#### [Supplied passage]
────────────────

The LPString is initially empty as illustrated in Figure 1(a). The function copies the characters from s to the LPString'stext array with a for-loop. But where does the loop begin and end, and how do we index into the arrays?
(Equivalently, what values does the loop-control variable take, and how do we use the variable to index the arrays?)
Try mapping parts of the picture to corresponding parts of the C++ code:
The function uses the LPString's length, text[0], as an accumulator to count the characters as it copies them. The function must initialize the length to 0 before looping and must increment the count during each iteration.
C-strings are zero-indexed and the copy operation begins at s[0], so we initialize the loop control variable to 0
. However, text[0] is the string's length, and the characters begin at text[1]. This organization makes the indexes off by one throughout the copy operation. The
assignment operation accounts for the offset by adding 1 to the loop control variable when indexing text.
Two situations can end the loop. The null termination character is a character 0, which C++ treats as false. If s is short, < 255 characters, the sub-expression s[i] ends the loop (when loop reaches s[5] in this example). If s is long, >= 255 characters, the sub-expression i < LENGTH - 1 ends the loop. The -1 is necessary to prevent indexing text out of bounds.
Pictures don't need to be elaborate to be helpful - simple characters are often sufficient. This picture shows how text begins and changes with each loop iteration.

────────────────

#### [Source information]
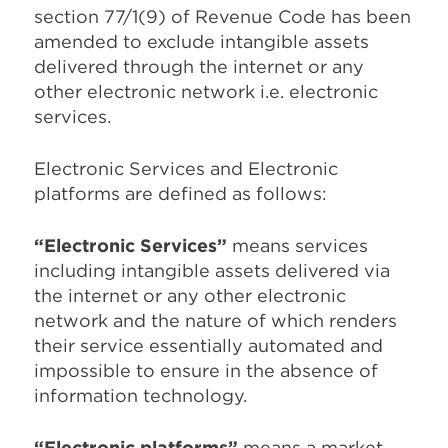
section 77/1(9) of Revenue Code has been
amended to exclude intangible assets
delivered through the internet or any
other electronic network i.e. electronic
services.
Electronic Services and Electronic
platforms are defined as follows:
“Electronic Services”
means services
including intangible assets delivered via
the internet or any other electronic
network and the nature of which renders
their service essentially automated and
impossible to ensure in the absence of
information technology.
“Electronic platforms”
means a market,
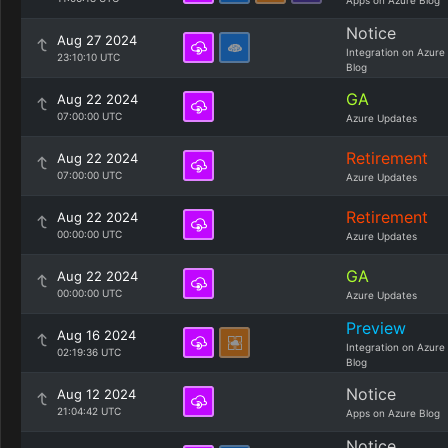
Apps on Azure Blog
Notice
Aug 27 2024
Integration on Azure
23:10:10 UTC
Blog
GA
Aug 22 2024
07:00:00 UTC
Azure Updates
Retirement
Aug 22 2024
07:00:00 UTC
Azure Updates
Retirement
Aug 22 2024
00:00:00 UTC
Azure Updates
GA
Aug 22 2024
00:00:00 UTC
Azure Updates
Preview
Aug 16 2024
Integration on Azure
02:19:36 UTC
Blog
Notice
Aug 12 2024
21:04:42 UTC
Apps on Azure Blog
Notice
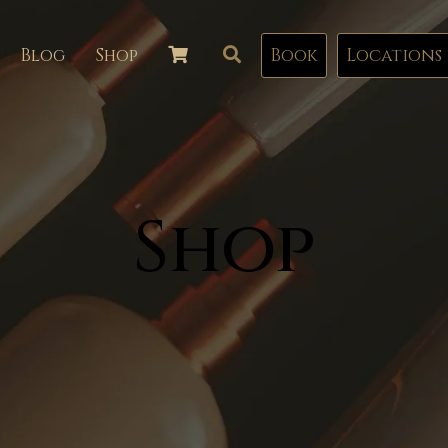
Blog
Shop
Book
Locations
Shop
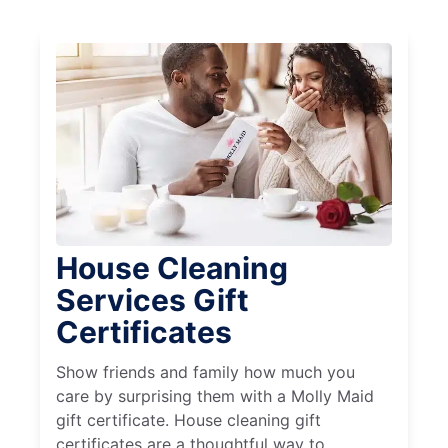
House Cleaning
Services Gift
Certificates
Show friends and family how much you
care by surprising them with a Molly Maid
gift certificate. House cleaning gift
certificates are a thoughtful way to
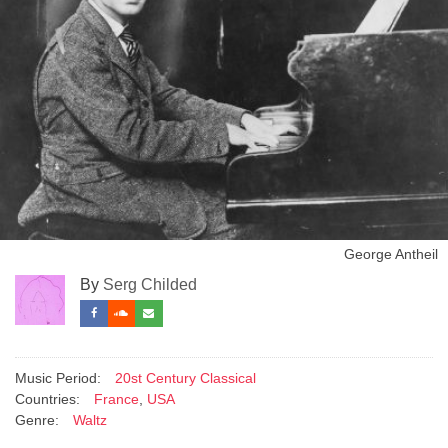
George Antheil
By
Serg Childed
Music Period:
20st Century Classical
Countries:
France
,
USA
Genre:
Waltz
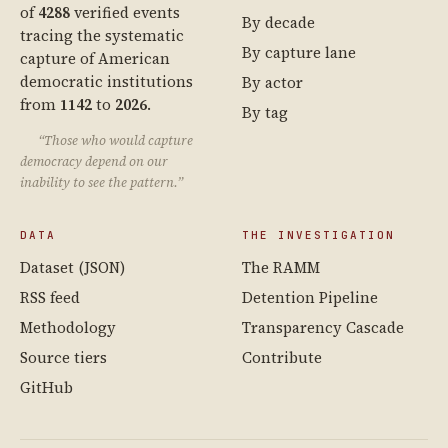
of
4288
verified events
By decade
tracing the systematic
By capture lane
capture of American
democratic institutions
By actor
from
1142
to
2026
.
By tag
“Those who would capture
democracy depend on our
inability to see the pattern.”
DATA
THE INVESTIGATION
Dataset (JSON)
The RAMM
RSS feed
Detention Pipeline
Methodology
Transparency Cascade
Source tiers
Contribute
GitHub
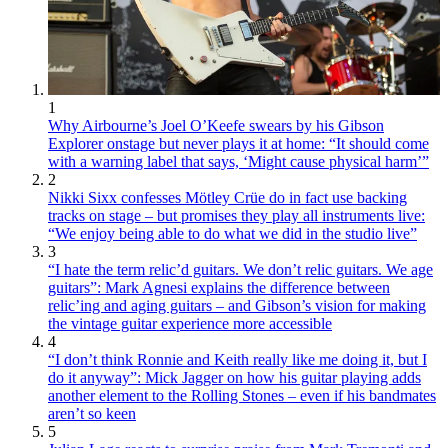
1
Why Airbourne’s Joel O’Keefe swears by his Gibson
Explorer onstage but never plays it at home: “It should come
with a warning label that says, ‘Might cause physical harm’”
2
Nikki Sixx confesses Mötley Crüe do in fact use backing
tracks on stage – but promises they play all instruments live:
“We enjoy being able to do what we did in the studio live”
3
“I hate the term relic’d guitars. We don’t relic guitars. We age
guitars”: Mark Agnesi explains the difference between
relic’ing and aging guitars – and Gibson’s vision for making
the vintage guitar experience more accessible
4
“I don’t think Ronnie and Keith really like me doing it, but I
do it anyway”: Mick Jagger on how his guitar playing adds
another element to the Rolling Stones – even if his bandmates
aren’t so keen
5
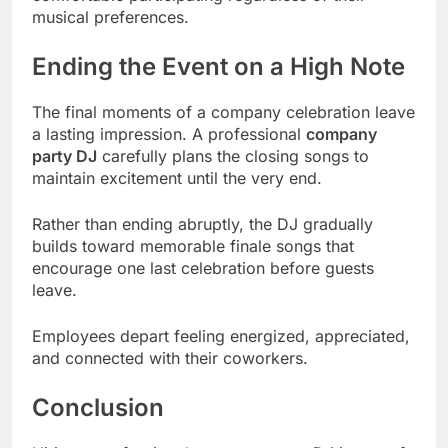
musical preferences.
Ending the Event on a High Note
The final moments of a company celebration leave
a lasting impression. A professional
company
party DJ
carefully plans the closing songs to
maintain excitement until the very end.
Rather than ending abruptly, the DJ gradually
builds toward memorable finale songs that
encourage one last celebration before guests
leave.
Employees depart feeling energized, appreciated,
and connected with their coworkers.
Conclusion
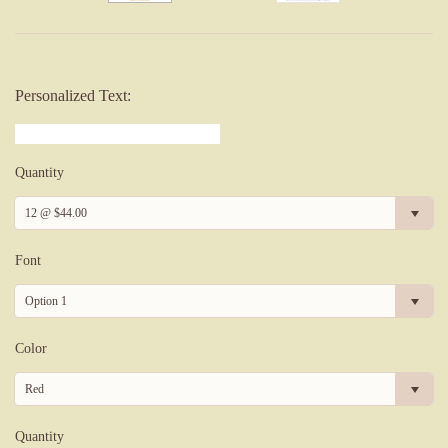
Personalized Text:
Quantity
12 @ $44.00
Font
Option 1
Color
Red
Quantity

────────────────

#### [Exercise tasks]
1 – Answer these questions about the LPString passage:
(a) What does text[0] hold?
(b) To what value is the loop control variable initialized?
(c) When s has 255 or more characters, which sub-expression ends the loop?
2 – Set down the stretch of the entries from their start through the line containing "including intangible assets delivered via", without the pictures.
The entries have no connection to the text.

#### [Solutions in order]
1 –
(a) The string's length.
(b) 0.
(c) i < LENGTH - 1

2 –
section 77/1(9) of Revenue Code has been
amended to exclude intangible assets
delivered through the internet or any
other electronic network i.e. electronic
services.
Electronic Services and Electronic
platforms are defined as follows:
“Electronic Services”
means services
including intangible assets delivered via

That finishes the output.